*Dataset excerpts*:

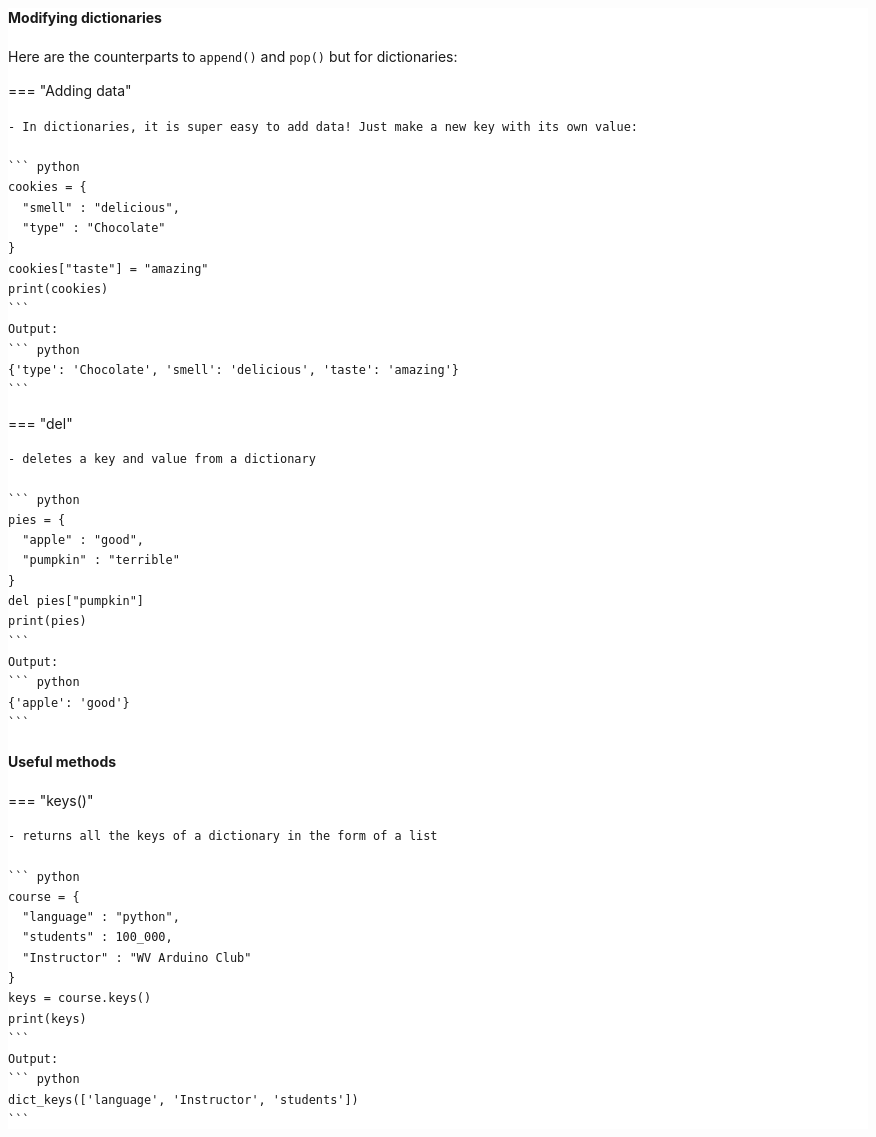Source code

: #### Modifying dictionaries

Here are the counterparts to ```append()``` and ```pop()``` but for dictionaries:

=== "Adding data"

    - In dictionaries, it is super easy to add data! Just make a new key with its own value:

    ``` python
    cookies = {
      "smell" : "delicious",
      "type" : "Chocolate"
    }
    cookies["taste"] = "amazing"
    print(cookies)
    ```
    Output:
    ``` python
    {'type': 'Chocolate', 'smell': 'delicious', 'taste': 'amazing'}
    ```

=== "del"

    - deletes a key and value from a dictionary

    ``` python
    pies = {
      "apple" : "good",
      "pumpkin" : "terrible"
    }
    del pies["pumpkin"]
    print(pies)
    ```
    Output:
    ``` python
    {'apple': 'good'}
    ```

#### Useful methods

=== "keys()"

    - returns all the keys of a dictionary in the form of a list

    ``` python
    course = {
      "language" : "python",
      "students" : 100_000,
      "Instructor" : "WV Arduino Club"
    }
    keys = course.keys()
    print(keys)
    ```
    Output:
    ``` python
    dict_keys(['language', 'Instructor', 'students'])
    ```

*Work request*: Find all lines in the records that hold the word "language". Copy them.

*Exercise response*:
      "language" : "python",
    dict_keys(['language', 'Instructor', 'students'])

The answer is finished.